Erano anime che non si potevano redimere e se il carcere era una soluzione goffa e crudele, era comunque una misura del mistero della loro caduta.
John Cheever ha una scrittura liquida, come se le parole ti cadessero addosso mentre leggi e scivolassero gocciolando sopra e attraverso la lettura. È un romanzo non facile, Falconer, sia perché il tema è già di per se stesso intricato, sia perché il modo in cui l’autore ne parla costringe a considerarne aspetti non usuali e imprevedibili, sfidando la coscienza del lettore.
Il tema è il carcere, e la vita in carcere. Farragaut viene condannato per aver ucciso suo fratello, ma solo alla fine del romanzo sarà rivelato l’andamento dell’assassinio e le motivazioni che vi sono dietro. Per il resto del libro, si assiste ad una descrizione del carcere e della vita che si conduce all’interno di esso che riesce ad essere, allo stesso tempo, crudele e commovente. L’autore non si preoccupa in alcun modo di urtare la sensibilità di chi lo sta leggendo, anzi sembra volerne mettere alla prova la resistenza. Non nascondo che talvolta la crudeltà di cui Cheever dà mostra mi è sembrata più che gratuita, purtroppo.

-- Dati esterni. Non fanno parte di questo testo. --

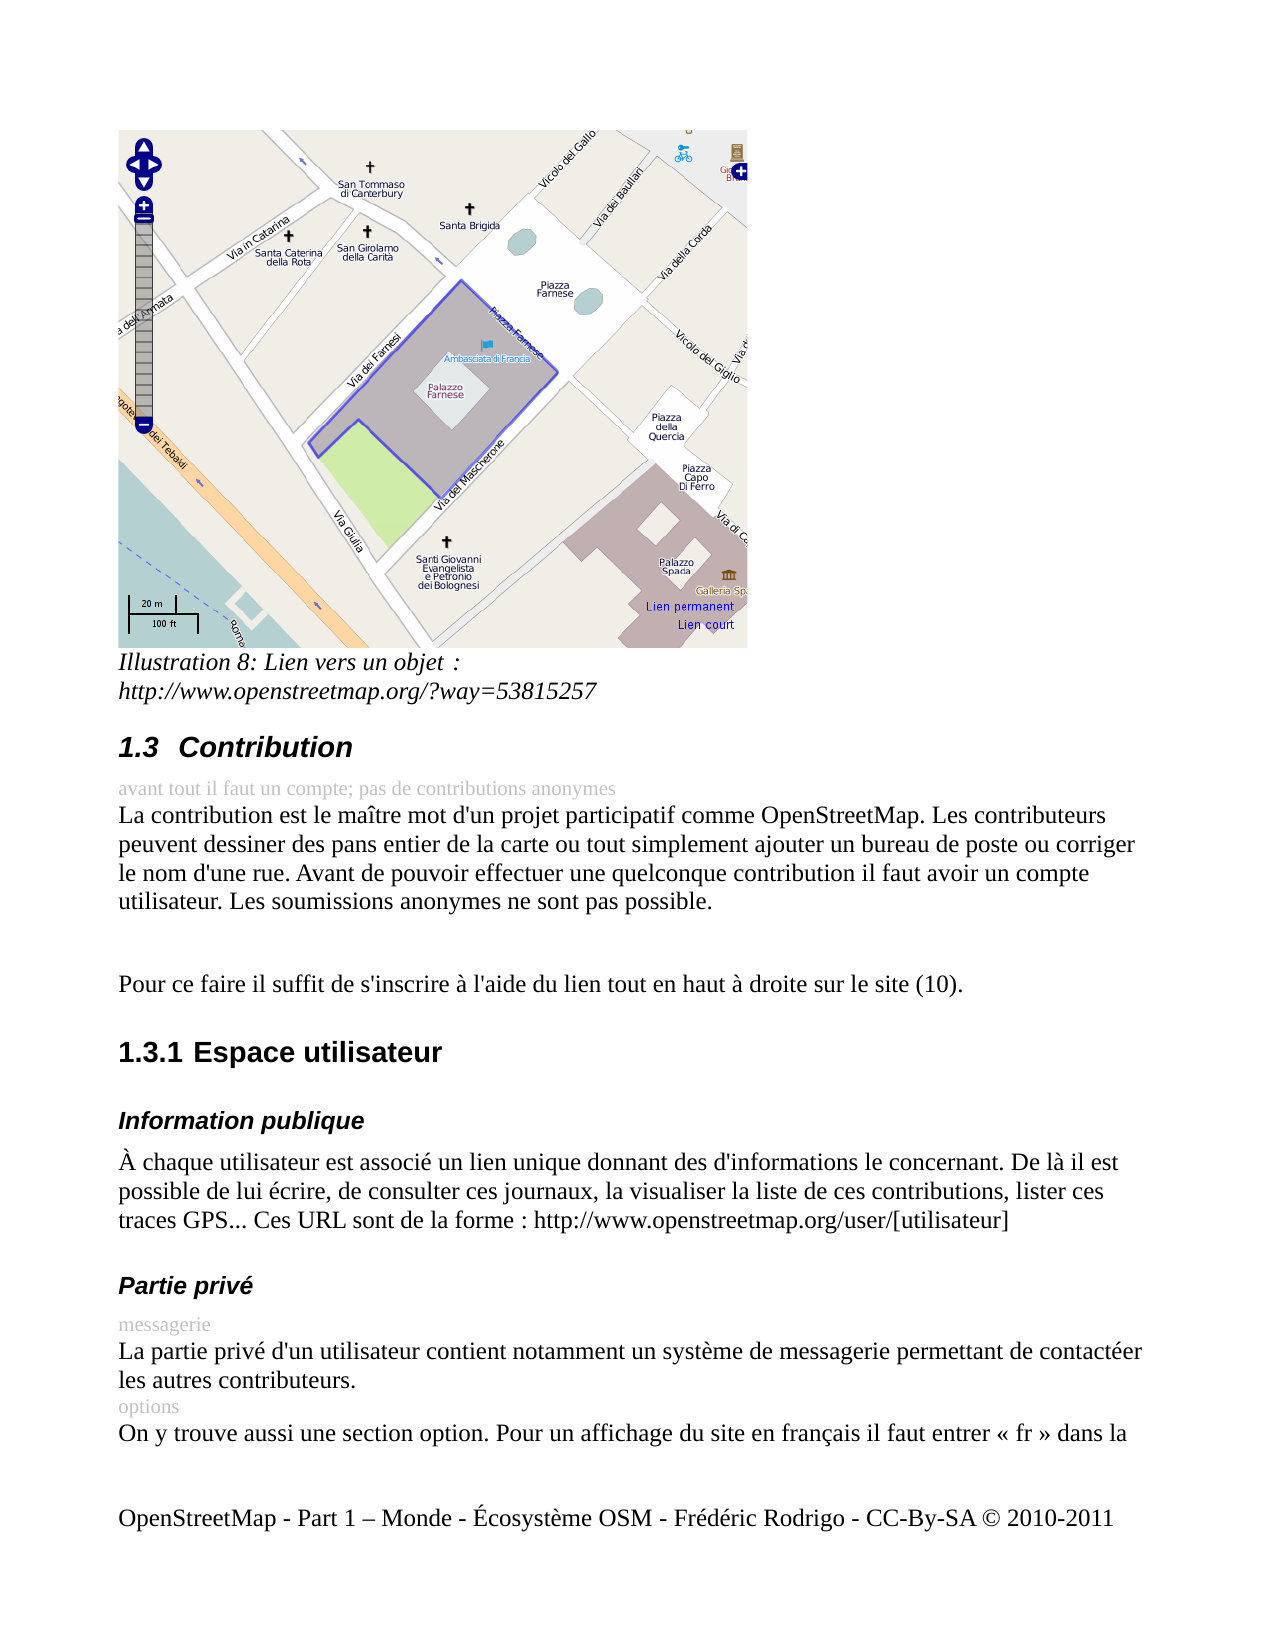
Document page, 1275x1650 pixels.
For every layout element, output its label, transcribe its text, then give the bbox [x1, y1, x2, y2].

picture [118, 130, 748, 648]
text On y trouve aussi une section option. Pour un affichage du site en français il faut entrer « fr » dans la [118, 1418, 1157, 1446]
text La partie privé d'un utilisateur contient notamment un système de messagerie permettant de contactéer les autres contributeurs. [118, 1336, 1157, 1393]
text À chaque utilisateur est associé un lien unique donnant des d'informations le concernant. De là il est possible de lui écrire, de consulter ces journaux, la visualiser la liste de ces contributions, lister ces traces GPS... Ces URL sont de la forme : http://www.openstreetmap.org/user/[utilisateur] [118, 1147, 1157, 1233]
subtitle Information publique [118, 1106, 1157, 1135]
text options [118, 1393, 1157, 1418]
text La contribution est le maître mot d'un projet participatif comme OpenStreetMap. Les contributeurs peuvent dessiner des pans entier de la carte ou tout simplement ajouter un bureau de poste ou corriger le nom d'une rue. Avant de pouvoir effectuer une quelconque contribution il faut avoir un compte utilisateur. Les soumissions anonymes ne sont pas possible. [118, 800, 1157, 915]
text Pour ce faire il suffit de s'inscrire à l'aide du lien tout en haut à droite sur le site (10). [118, 969, 1157, 998]
subtitle Contribution [118, 730, 1157, 763]
text messagerie [118, 1312, 1157, 1336]
subtitle Espace utilisateur [118, 1035, 1157, 1069]
text Illustration 8: Lien vers un objet : http://www.openstreetmap.org/?way=53815257 [118, 648, 747, 705]
subtitle Partie privé [118, 1271, 1157, 1299]
text avant tout il faut un compte; pas de contributions anonymes [118, 776, 1157, 800]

Gli aspetti più toccanti, invece, sono la persistente solitudine dei carcerati, in particolare di quelli che non hanno nessuno ad aspettarli al di fuori, e la loro lotta quotidiana per mantenere una parvenza di normalità. Tra le sbarre questi uomini si aggrappano alla vita guardando la tv, giocando a carte, ascoltando la radio, legandosi tra loro in relazioni stanche e disperate (lo stesso protagonista crederà di essersi innamorato di un altro detenuto). Si instaurano strane amicizie persino tra i carcerati e i secondini, che talvolta li aiutano e dimostrano in rari casi un’umanità sfibrante per la sua semplicità e immediatezza.
La vicenda di Farragaut è intrecciata alle storie che i suoi compagni gli raccontano: sono storie di vite disperate condotte senza speranza, di tentativi di trovarsi un posto nel mondo finiti male. Se pur colpevoli, questi uomini fanno pena, inteneriscono, turbano. Spesso persino le loro colpe, quando e se sono rivelate, sono dette come qualcosa di futile, come se l’essere rinchiusi in prigione avesse ragioni più profonde del delitto che hanno commesso.
Questo romanzo offre uno sguardo disincantato, realistico ma umano su un mondo di cui, oggi, si stenta a parlare. Dà voce ai più reclusi della società, e fa vedere che sono tutti esseri umani. Costringe ad un’immedesimazione impietosita che lascia qualcosa su cui riflettere anche dopo aver concluso la lettura del romanzo.